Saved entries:
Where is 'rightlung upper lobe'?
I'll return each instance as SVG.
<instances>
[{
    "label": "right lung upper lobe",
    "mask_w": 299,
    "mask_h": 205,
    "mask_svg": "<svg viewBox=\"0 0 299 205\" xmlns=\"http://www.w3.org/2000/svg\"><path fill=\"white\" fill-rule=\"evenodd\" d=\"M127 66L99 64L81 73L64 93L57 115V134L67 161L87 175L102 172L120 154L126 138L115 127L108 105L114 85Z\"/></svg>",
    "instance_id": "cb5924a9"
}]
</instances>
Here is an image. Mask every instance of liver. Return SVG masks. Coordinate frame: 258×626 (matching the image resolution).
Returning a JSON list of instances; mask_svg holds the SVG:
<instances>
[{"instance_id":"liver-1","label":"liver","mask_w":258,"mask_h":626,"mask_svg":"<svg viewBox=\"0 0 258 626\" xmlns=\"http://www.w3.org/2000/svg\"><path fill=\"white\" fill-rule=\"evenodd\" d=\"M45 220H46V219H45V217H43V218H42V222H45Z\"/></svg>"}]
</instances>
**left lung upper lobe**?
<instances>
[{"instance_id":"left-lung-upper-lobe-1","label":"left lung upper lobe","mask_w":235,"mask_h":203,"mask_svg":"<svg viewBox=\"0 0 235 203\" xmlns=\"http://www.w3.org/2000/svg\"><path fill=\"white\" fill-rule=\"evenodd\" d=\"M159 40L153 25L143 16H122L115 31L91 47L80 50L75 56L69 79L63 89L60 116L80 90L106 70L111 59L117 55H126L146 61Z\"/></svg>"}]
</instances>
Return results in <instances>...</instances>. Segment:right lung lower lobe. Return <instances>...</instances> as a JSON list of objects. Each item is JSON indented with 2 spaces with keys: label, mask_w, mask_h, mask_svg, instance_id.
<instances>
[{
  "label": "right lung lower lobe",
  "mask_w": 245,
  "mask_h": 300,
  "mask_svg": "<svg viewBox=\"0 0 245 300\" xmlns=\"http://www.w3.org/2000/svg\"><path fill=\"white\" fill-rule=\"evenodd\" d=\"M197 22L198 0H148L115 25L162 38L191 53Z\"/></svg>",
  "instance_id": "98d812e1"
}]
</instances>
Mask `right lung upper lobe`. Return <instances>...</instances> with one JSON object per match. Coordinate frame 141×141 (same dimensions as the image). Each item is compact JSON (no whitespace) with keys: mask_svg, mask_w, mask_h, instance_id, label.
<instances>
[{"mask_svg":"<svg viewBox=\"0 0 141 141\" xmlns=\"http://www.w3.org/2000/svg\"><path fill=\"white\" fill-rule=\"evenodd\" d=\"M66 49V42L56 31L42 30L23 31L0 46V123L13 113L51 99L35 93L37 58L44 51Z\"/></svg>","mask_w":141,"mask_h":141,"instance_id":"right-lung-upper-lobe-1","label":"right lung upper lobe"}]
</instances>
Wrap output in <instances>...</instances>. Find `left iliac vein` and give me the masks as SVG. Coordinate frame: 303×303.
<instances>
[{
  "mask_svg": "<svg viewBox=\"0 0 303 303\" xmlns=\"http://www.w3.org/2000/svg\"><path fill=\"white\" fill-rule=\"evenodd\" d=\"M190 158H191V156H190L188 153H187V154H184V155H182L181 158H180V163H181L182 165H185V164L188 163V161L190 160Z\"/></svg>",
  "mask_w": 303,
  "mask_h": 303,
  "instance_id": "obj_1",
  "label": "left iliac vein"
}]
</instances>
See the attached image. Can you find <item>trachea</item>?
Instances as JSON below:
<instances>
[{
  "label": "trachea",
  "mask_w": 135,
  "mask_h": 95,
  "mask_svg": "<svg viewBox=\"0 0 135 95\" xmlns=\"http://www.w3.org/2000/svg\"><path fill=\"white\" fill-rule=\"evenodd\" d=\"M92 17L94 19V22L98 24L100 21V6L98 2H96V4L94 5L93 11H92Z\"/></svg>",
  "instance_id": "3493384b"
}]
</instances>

--

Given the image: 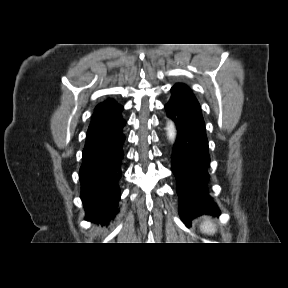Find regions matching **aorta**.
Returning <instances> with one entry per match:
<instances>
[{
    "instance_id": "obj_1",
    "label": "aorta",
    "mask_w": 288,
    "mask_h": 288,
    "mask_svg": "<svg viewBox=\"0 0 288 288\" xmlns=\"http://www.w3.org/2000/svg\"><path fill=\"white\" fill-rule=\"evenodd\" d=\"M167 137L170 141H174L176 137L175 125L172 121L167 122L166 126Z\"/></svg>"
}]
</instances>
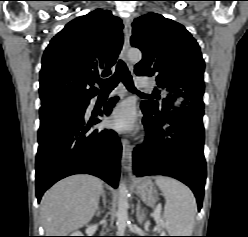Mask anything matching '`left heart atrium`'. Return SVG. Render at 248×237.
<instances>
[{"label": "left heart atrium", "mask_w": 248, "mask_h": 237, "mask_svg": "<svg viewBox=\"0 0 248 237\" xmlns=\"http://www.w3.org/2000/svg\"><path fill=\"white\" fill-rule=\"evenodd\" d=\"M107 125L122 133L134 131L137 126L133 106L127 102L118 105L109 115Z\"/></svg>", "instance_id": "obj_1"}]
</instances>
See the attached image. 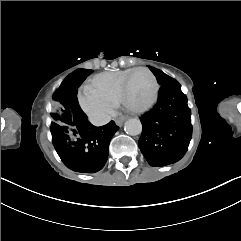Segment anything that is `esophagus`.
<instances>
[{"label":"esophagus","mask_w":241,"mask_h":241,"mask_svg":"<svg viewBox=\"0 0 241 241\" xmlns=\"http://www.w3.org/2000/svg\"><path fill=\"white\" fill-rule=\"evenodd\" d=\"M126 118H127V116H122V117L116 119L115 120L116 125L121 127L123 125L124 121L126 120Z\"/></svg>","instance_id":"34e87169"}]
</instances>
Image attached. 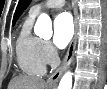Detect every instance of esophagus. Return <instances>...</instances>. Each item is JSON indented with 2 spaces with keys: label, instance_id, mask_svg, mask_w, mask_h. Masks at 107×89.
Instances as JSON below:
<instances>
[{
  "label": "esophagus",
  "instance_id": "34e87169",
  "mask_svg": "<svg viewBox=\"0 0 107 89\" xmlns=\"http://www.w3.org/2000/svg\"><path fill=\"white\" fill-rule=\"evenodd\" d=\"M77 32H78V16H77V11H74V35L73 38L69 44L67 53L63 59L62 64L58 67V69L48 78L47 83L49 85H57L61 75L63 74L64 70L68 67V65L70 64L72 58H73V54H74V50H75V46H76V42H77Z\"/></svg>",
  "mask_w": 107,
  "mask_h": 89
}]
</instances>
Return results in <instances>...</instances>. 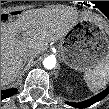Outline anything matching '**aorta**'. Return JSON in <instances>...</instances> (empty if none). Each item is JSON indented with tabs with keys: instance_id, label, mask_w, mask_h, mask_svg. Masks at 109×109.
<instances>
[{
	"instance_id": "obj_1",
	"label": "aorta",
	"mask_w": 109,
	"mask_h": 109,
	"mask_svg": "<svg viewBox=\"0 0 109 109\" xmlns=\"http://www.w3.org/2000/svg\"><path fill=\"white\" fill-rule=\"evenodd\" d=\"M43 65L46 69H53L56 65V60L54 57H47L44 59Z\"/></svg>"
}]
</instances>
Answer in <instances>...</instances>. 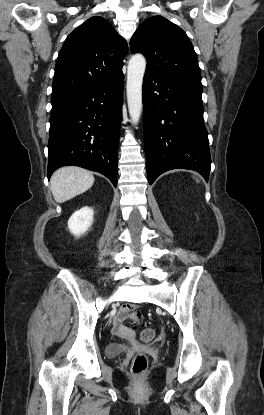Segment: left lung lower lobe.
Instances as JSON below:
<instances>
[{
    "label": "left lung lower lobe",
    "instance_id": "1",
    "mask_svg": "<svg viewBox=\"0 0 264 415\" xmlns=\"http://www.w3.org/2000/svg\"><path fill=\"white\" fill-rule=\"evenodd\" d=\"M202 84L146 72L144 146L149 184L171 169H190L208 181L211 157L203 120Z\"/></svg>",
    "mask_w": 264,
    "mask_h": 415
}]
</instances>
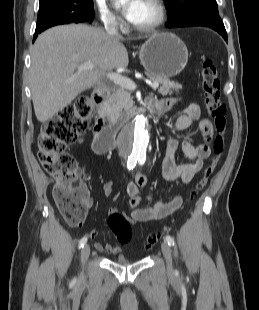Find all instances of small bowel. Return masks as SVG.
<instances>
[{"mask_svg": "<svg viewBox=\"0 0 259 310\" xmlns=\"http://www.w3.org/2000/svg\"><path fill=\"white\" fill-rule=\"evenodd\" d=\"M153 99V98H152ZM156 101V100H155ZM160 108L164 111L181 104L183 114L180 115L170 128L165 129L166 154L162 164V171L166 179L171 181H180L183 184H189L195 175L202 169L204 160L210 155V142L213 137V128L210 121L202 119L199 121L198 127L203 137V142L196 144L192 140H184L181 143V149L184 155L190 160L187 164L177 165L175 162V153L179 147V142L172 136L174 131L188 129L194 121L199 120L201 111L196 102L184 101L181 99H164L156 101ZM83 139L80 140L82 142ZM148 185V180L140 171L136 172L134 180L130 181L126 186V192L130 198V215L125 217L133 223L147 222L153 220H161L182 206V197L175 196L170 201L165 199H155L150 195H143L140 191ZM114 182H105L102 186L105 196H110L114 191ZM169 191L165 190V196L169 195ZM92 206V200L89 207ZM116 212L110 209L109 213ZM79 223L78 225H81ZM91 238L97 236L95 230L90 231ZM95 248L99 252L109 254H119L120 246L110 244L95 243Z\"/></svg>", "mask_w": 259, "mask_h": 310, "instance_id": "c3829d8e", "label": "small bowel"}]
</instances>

§ **Task goal**
Count how many lines in the data above contain the string "liver", and reply with only that number.

§ **Complete response**
2